> ACTION ITEM:
For the material below, please count the lines containing "рекреативно". Reply with the count alone.

> MATERIAL FOR THE TASK:
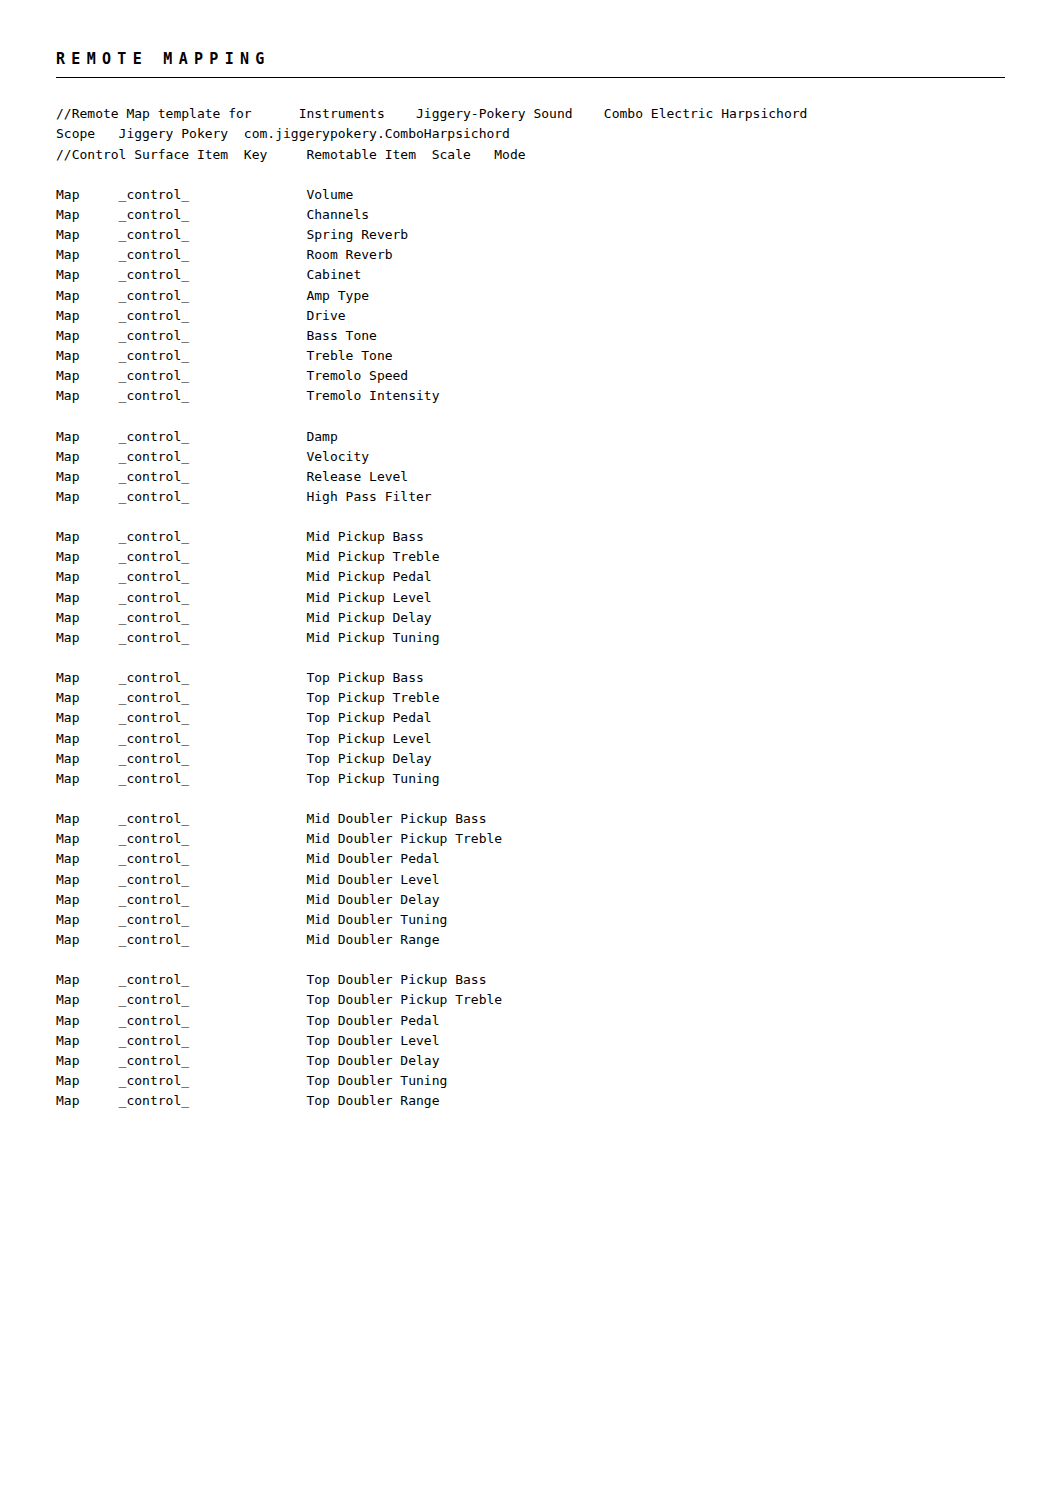REMOTE MAPPING
//Remote Map template for      Instruments    Jiggery-Pokery Sound    Combo Electric Harpsichord
Scope   Jiggery Pokery  com.jiggerypokery.ComboHarpsichord
//Control Surface Item  Key     Remotable Item  Scale   Mode

Map     _control_               Volume
Map     _control_               Channels
Map     _control_               Spring Reverb
Map     _control_               Room Reverb
Map     _control_               Cabinet
Map     _control_               Amp Type
Map     _control_               Drive
Map     _control_               Bass Tone
Map     _control_               Treble Tone
Map     _control_               Tremolo Speed
Map     _control_               Tremolo Intensity

Map     _control_               Damp
Map     _control_               Velocity
Map     _control_               Release Level
Map     _control_               High Pass Filter

Map     _control_               Mid Pickup Bass
Map     _control_               Mid Pickup Treble
Map     _control_               Mid Pickup Pedal
Map     _control_               Mid Pickup Level
Map     _control_               Mid Pickup Delay
Map     _control_               Mid Pickup Tuning

Map     _control_               Top Pickup Bass
Map     _control_               Top Pickup Treble
Map     _control_               Top Pickup Pedal
Map     _control_               Top Pickup Level
Map     _control_               Top Pickup Delay
Map     _control_               Top Pickup Tuning

Map     _control_               Mid Doubler Pickup Bass
Map     _control_               Mid Doubler Pickup Treble
Map     _control_               Mid Doubler Pedal
Map     _control_               Mid Doubler Level
Map     _control_               Mid Doubler Delay
Map     _control_               Mid Doubler Tuning
Map     _control_               Mid Doubler Range

Map     _control_               Top Doubler Pickup Bass
Map     _control_               Top Doubler Pickup Treble
Map     _control_               Top Doubler Pedal
Map     _control_               Top Doubler Level
Map     _control_               Top Doubler Delay
Map     _control_               Top Doubler Tuning
Map     _control_               Top Doubler Range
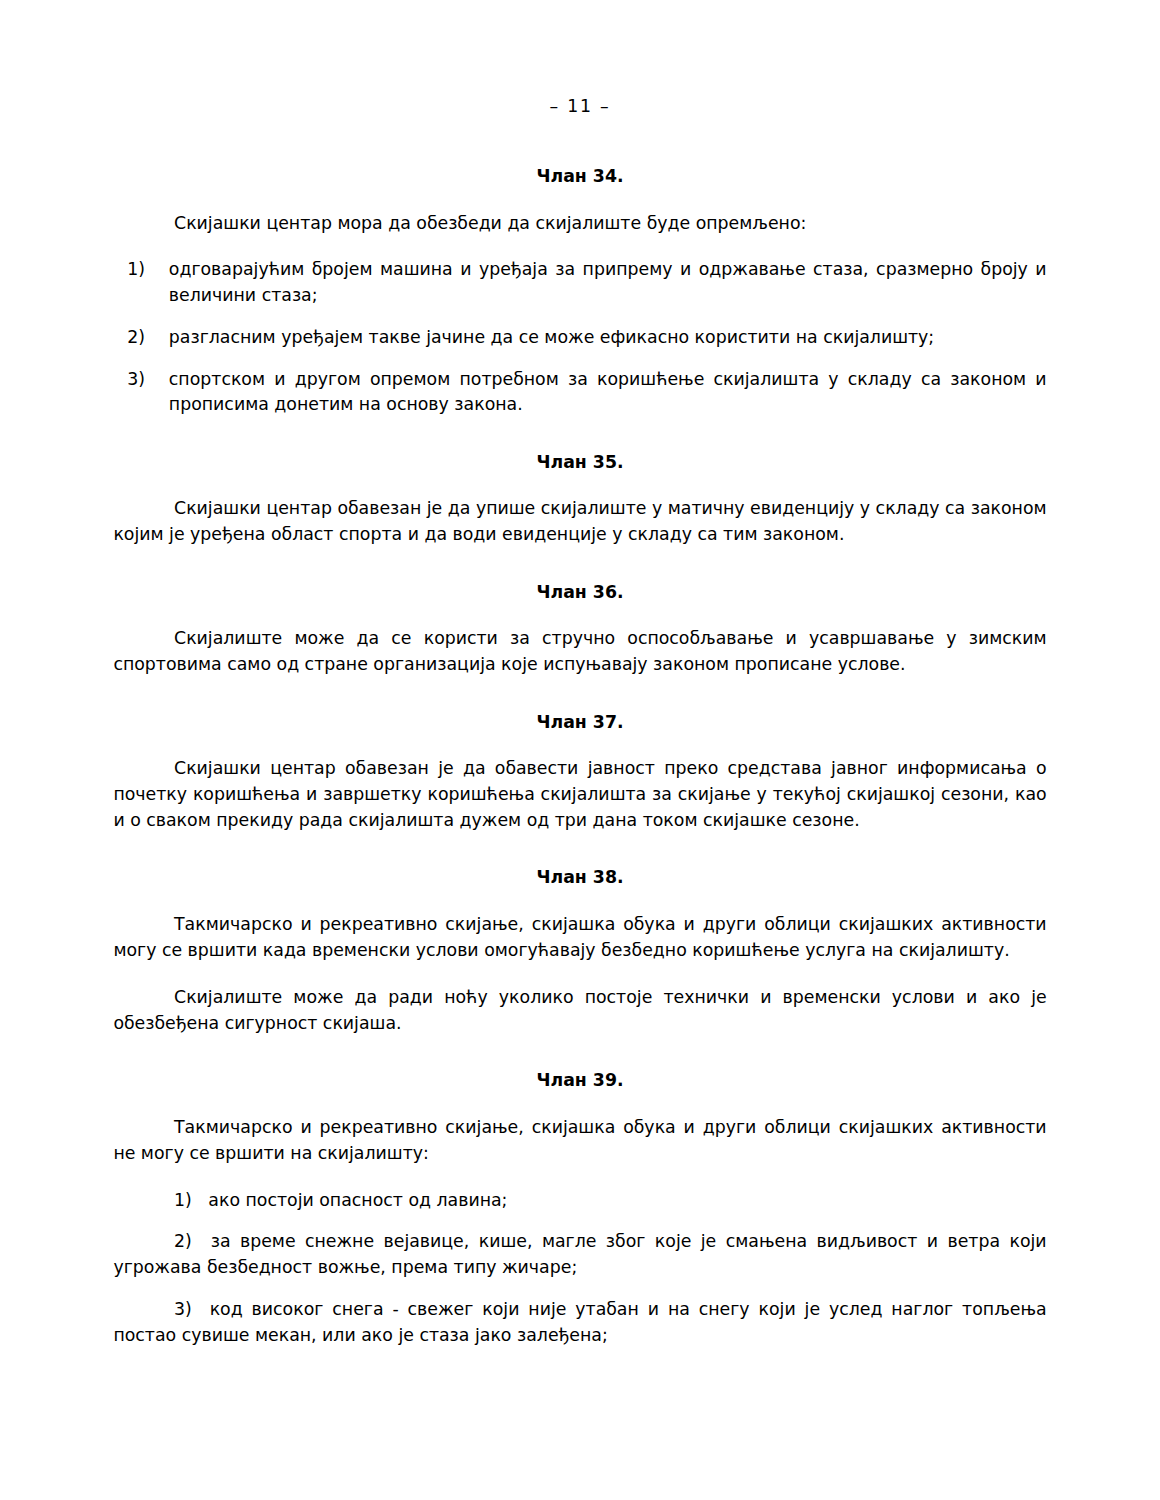– 11 –
Члан 34.
Скијашки центар мора да обезбеди да скијалиште буде опремљено:
1) одговарајућим бројем машина и уређаја за припрему и одржавање стаза, сразмерно броју и величини стаза;
2) разгласним уређајем такве јачине да се може ефикасно користити на скијалишту;
3) спортском и другом опремом потребном за коришћење скијалишта у складу са законом и прописима донетим на основу закона.
Члан 35.
Скијашки центар обавезан је да упише скијалиште у матичну евиденцију у складу са законом којим је уређена област спорта и да води евиденције у складу са тим законом.
Члан 36.
Скијалиште може да се користи за стручно оспособљавање и усавршавање у зимским спортовима само од стране организација које испуњавају законом прописане услове.
Члан 37.
Скијашки центар обавезан је да обавести јавност преко средстава јавног информисања о почетку коришћења и завршетку коришћења скијалишта за скијање у текућој скијашкој сезони, као и о сваком прекиду рада скијалишта дужем од три дана током скијашке сезоне.
Члан 38.
Такмичарско и рекреативно скијање, скијашка обука и други облици скијашких активности могу се вршити када временски услови омогућавају безбедно коришћење услуга на скијалишту.
Скијалиште може да ради ноћу уколико постоје технички и временски услови и ако је обезбеђена сигурност скијаша.
Члан 39.
Такмичарско и рекреативно скијање, скијашка обука и други облици скијашких активности не могу се вршити на скијалишту:
1) ако постоји опасност од лавина;
2) за време снежне вејавице, кише, магле због које је смањена видљивост и ветра који угрожава безбедност вожње, према типу жичаре;
3) код високог снега - свежег који није утабан и на снегу који је услед наглог топљења постао сувише мекан, или ако је стаза јако залеђена;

> EXERCISE RESULT:
2